On the basis of our experience with a number of controlled studies designed to evaluate a variety of therapeutic interventions (23, 29-31), together with information about the reliability of exercise endurance and symptom measurements (1), we arbitrarily selected an improvement in Tlim of 25% and a decrease in standardized Borg ratings by 10% as the minimal change required for a positive acute clinical response. Using these criteria, change in IC alone (i.e., ⩾ 10% predicted) accurately predicted a clinical response in 59% of our study patients. This IC reversibility criterion was as good as, if not superior to, traditional reversibility criteria based on change in FEV1.0 proposed by the ATS and ERS, which was accurate in predicting a clinical response in 52 and 48% of our study subjects, respectively.
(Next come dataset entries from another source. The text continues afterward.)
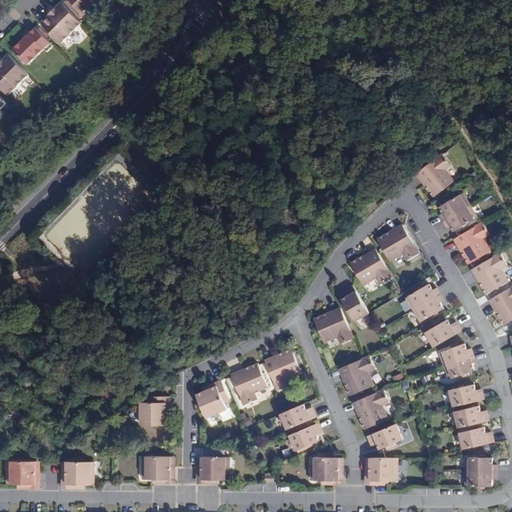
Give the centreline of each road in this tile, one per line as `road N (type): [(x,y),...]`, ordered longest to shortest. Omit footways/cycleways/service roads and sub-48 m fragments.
road 1 (residential): [(511,418),(491,339),(412,204),(396,202),(368,222),(295,320)]
road 2 (residential): [(295,320),(188,376),(187,498)]
road 3 (tertiary): [(0,242),(151,87)]
road 4 (track): [(180,0),(209,24),(227,26),(247,14),(333,27),(371,1)]
road 5 (residential): [(295,320),(354,450),(353,498)]
road 6 (residential): [(0,495),(187,498)]
road 7 (residential): [(187,498),(353,498)]
road 8 (residential): [(353,498),(490,500),(511,489)]
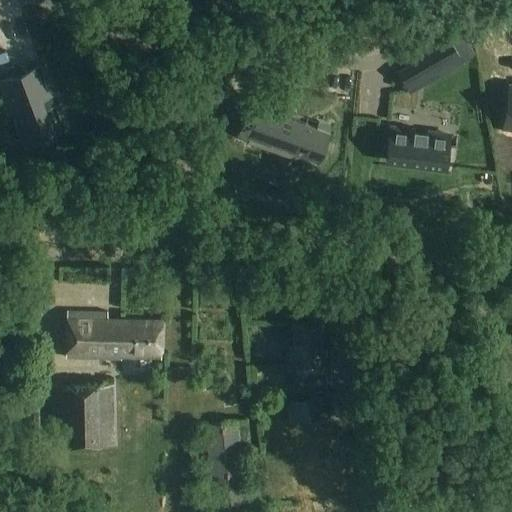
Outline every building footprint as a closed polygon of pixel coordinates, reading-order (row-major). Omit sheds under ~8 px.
[(40,69),(3,83),(27,145),(64,131),(40,69)] [(240,128),(251,132),(248,138),(318,162),(322,152),(323,152),(327,143),(325,142),(329,132),(282,115),(278,120),(257,112),(257,113),(247,109),(240,128)] [(450,136),(390,128),(386,160),(446,168),(450,136)] [(108,313),(67,312),(66,359),(122,360),(122,358),(162,359),(163,320),(108,319),(108,313)] [(323,324),(295,323),(294,348),(290,348),(290,371),(326,371),(326,348),(322,348),(323,324)] [(511,380),(511,333),(505,333),(505,334),(488,333),(498,379),(511,380)] [(115,444),(114,386),(51,386),(52,445),(115,444)] [(365,411),(360,389),(332,396),(337,418),(365,411)] [(327,395),(286,403),(290,422),(330,414),(327,395)] [(247,511),(237,422),(205,425),(214,511),(247,511)]
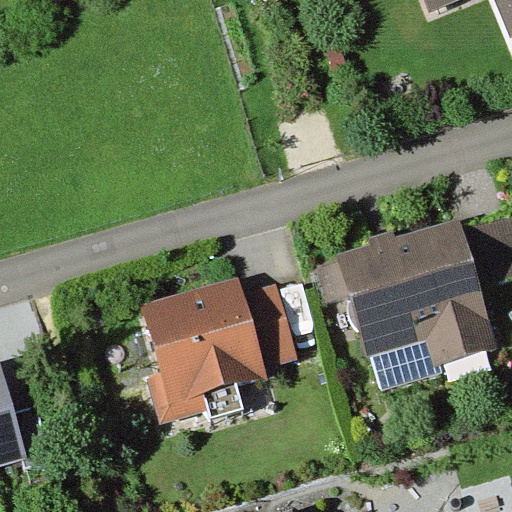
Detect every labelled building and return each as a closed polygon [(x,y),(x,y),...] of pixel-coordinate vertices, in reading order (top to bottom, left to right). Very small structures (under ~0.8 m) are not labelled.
[(511,0),(411,0),(414,6),(428,0),(481,0),(497,36),(511,29),(511,0)] [(496,222),(439,237),(452,282),(508,268),(496,222)] [(437,229),(324,259),(346,344),(408,327),(418,362),(469,348),(452,282),(439,237),(437,229)] [(247,290),(156,315),(181,403),(271,378),(269,370),(250,303),(247,290)] [(282,294),(250,303),(269,370),(301,361),(282,294)] [(6,371),(0,373),(0,467),(31,459),(6,371)]
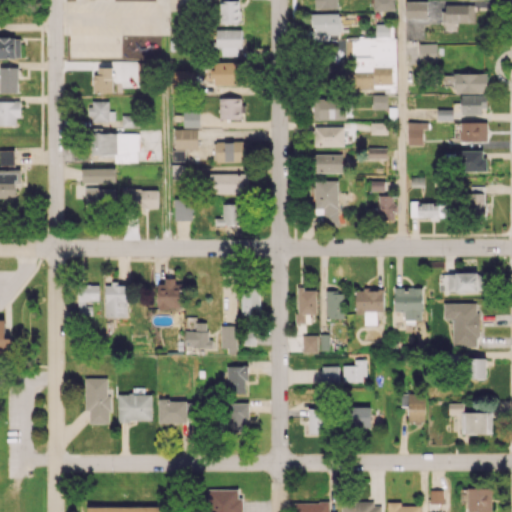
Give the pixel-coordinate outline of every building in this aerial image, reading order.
[(210,0),(174,0),(174,10),(211,9),(210,0)] [(220,23),(240,23),(239,0),(237,0),(220,0),(220,23)] [(315,0),(315,8),(337,9),(337,0),(315,0)] [(373,0),(373,10),(394,10),(393,0),(373,0)] [(405,0),(405,18),(427,19),(427,0),(406,0),(405,0)] [(339,13),(312,13),(312,34),(339,34),(339,13)] [(353,45),(353,86),(396,85),(395,37),(390,37),(390,23),(375,24),(375,37),(359,37),(359,45),(353,45)] [(221,56),(240,56),(240,29),(216,29),(216,48),(221,48),(221,56)] [(20,37),(0,37),(0,57),(20,58),(20,37)] [(437,60),(437,43),(418,44),(419,61),(437,60)] [(242,62),(215,61),(214,84),(241,85),(242,62)] [(0,91),(17,92),(18,67),(0,66),(0,91)] [(112,92),(112,67),(94,67),(95,92),(112,92)] [(188,70),(172,70),(172,87),(188,87),(188,70)] [(487,73),(454,73),(454,93),(487,92),(487,73)] [(461,115),(485,114),(485,94),(461,95),(461,115)] [(240,98),(219,97),(218,118),(240,119),(240,98)] [(89,121),(114,121),(114,110),(108,110),(109,101),(90,100),(89,121)] [(313,100),(313,119),(334,118),(333,100),(313,100)] [(0,124),(19,124),(18,101),(0,101),(0,124)] [(182,127),(199,127),(199,112),(183,111),(182,127)] [(487,141),(486,121),(459,122),(460,141),(487,141)] [(424,145),(425,122),(408,122),(407,144),(424,145)] [(313,126),(313,145),(336,146),(336,126),(313,126)] [(198,129),(175,128),(174,148),(197,149),(198,129)] [(115,162),(138,162),(138,133),(89,133),(90,154),(114,154),(115,162)] [(216,142),(216,162),(243,161),(243,141),(216,142)] [(367,158),(386,158),(386,147),(367,147),(367,158)] [(0,165),(14,165),(13,150),(0,149),(0,165)] [(487,172),(487,158),(483,158),(483,150),(456,150),(457,172),(487,172)] [(342,172),(341,154),(313,154),(314,173),(342,172)] [(0,197),(15,197),(15,183),(21,183),(20,168),(0,168),(0,197)] [(116,182),(115,168),(81,168),(82,183),(116,182)] [(247,173),(208,173),(208,193),(247,193),(247,173)] [(337,179),(314,180),(314,207),(323,207),(324,226),(338,225),(337,179)] [(371,190),(384,190),(384,180),(371,180),(371,190)] [(485,186),(468,186),(468,215),(485,216),(485,186)] [(115,188),(87,187),(87,203),(115,204),(115,188)] [(158,188),(123,189),(124,208),(158,207),(158,188)] [(394,218),(393,195),(377,195),(378,219),(394,218)] [(192,199),(174,198),(174,220),(191,220),(192,199)] [(409,217),(449,218),(450,203),(410,202),(409,217)] [(222,204),(223,218),(215,218),(215,225),(231,225),(232,232),(242,231),(241,203),(222,204)] [(483,272),(438,273),(439,292),(483,291),(483,272)] [(157,280),(157,308),(182,307),(182,282),(175,282),(175,279),(157,280)] [(105,283),(104,316),(126,317),(127,284),(105,283)] [(78,314),(92,314),(92,302),(99,302),(99,285),(78,285),(78,314)] [(421,287),(394,287),(394,311),(404,311),(404,320),(421,320),(421,287)] [(376,311),(383,311),(383,288),(355,289),(356,314),(364,313),(364,324),(376,324),(376,311)] [(241,315),(260,315),(259,289),(240,289),(241,315)] [(316,313),(316,289),(296,289),(297,323),(305,323),(305,313),(316,313)] [(325,318),(343,318),(343,291),(325,290),(325,318)] [(452,347),(478,347),(478,303),(444,302),(444,318),(453,318),(452,347)] [(0,319),(0,357),(10,357),(10,338),(4,338),(4,320),(0,319)] [(185,330),(184,347),(212,347),(212,338),(207,338),(207,322),(195,322),(195,330),(185,330)] [(221,348),(237,347),(236,324),(220,325),(221,348)] [(255,345),(255,331),(243,330),(243,344),(255,345)] [(329,333),(320,333),(320,350),(328,351),(329,333)] [(318,352),(317,335),(302,335),(302,352),(318,352)] [(486,378),(486,357),(467,357),(467,378),(486,378)] [(342,382),(364,382),(365,359),(354,359),(354,365),(343,365),(342,382)] [(247,392),(246,365),(226,365),(226,392),(247,392)] [(322,384),(339,383),(339,365),(321,366),(322,384)] [(89,423),(110,423),(110,396),(107,396),(107,378),(85,377),(85,410),(89,410),(89,423)] [(117,394),(118,420),(152,420),(152,393),(117,394)] [(408,406),(408,421),(424,422),(425,394),(401,393),(400,406),(408,406)] [(158,422),(187,422),(188,399),(158,399),(158,422)] [(248,402),(227,403),(228,430),(248,430),(248,402)] [(448,403),(449,414),(462,413),(462,403),(448,403)] [(370,406),(347,406),(347,428),(370,428),(370,406)] [(308,433),(325,433),(325,408),(308,408),(308,433)] [(492,412),(461,412),(461,433),(492,433),(492,412)] [(490,487),(467,488),(467,511),(472,511),(491,511),(490,487)] [(238,488),(208,489),(208,511),(242,511),(242,497),(238,497),(238,488)] [(441,511),(442,490),(429,489),(428,511),(441,511)] [(329,502),(295,501),(294,511),(337,511),(329,511),(329,502)] [(386,511),(419,511),(420,505),(400,505),(400,501),(386,501),(386,511)]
In summary, resting spirometric increases in IC correlated significantly with improvements in exercise endurance and dyspnea after acute anticholinergic therapy in advanced COPD. In almost one-third of our study sample, improvements in IC occurred despite minimal change in FEV1.0. Reduced lung hyperinflation, as indirectly reflected by increased IC, IRV, or VC, provides a reasonable mechanistic basis for observed clinical improvements and should be considered in conjunction with the change in FEV1.0 when evaluating acute therapeutic responses in more advanced COPD. In evaluating therapeutic efficacy, resting spirometric measurements, however, do not obviate the need for direct pre- and postbronchodilator assessments of exercise endurance and symptom alleviation.
Supported by Boehringer Ingelheim (Canada) Limited and by the Ontario Ministry of Health.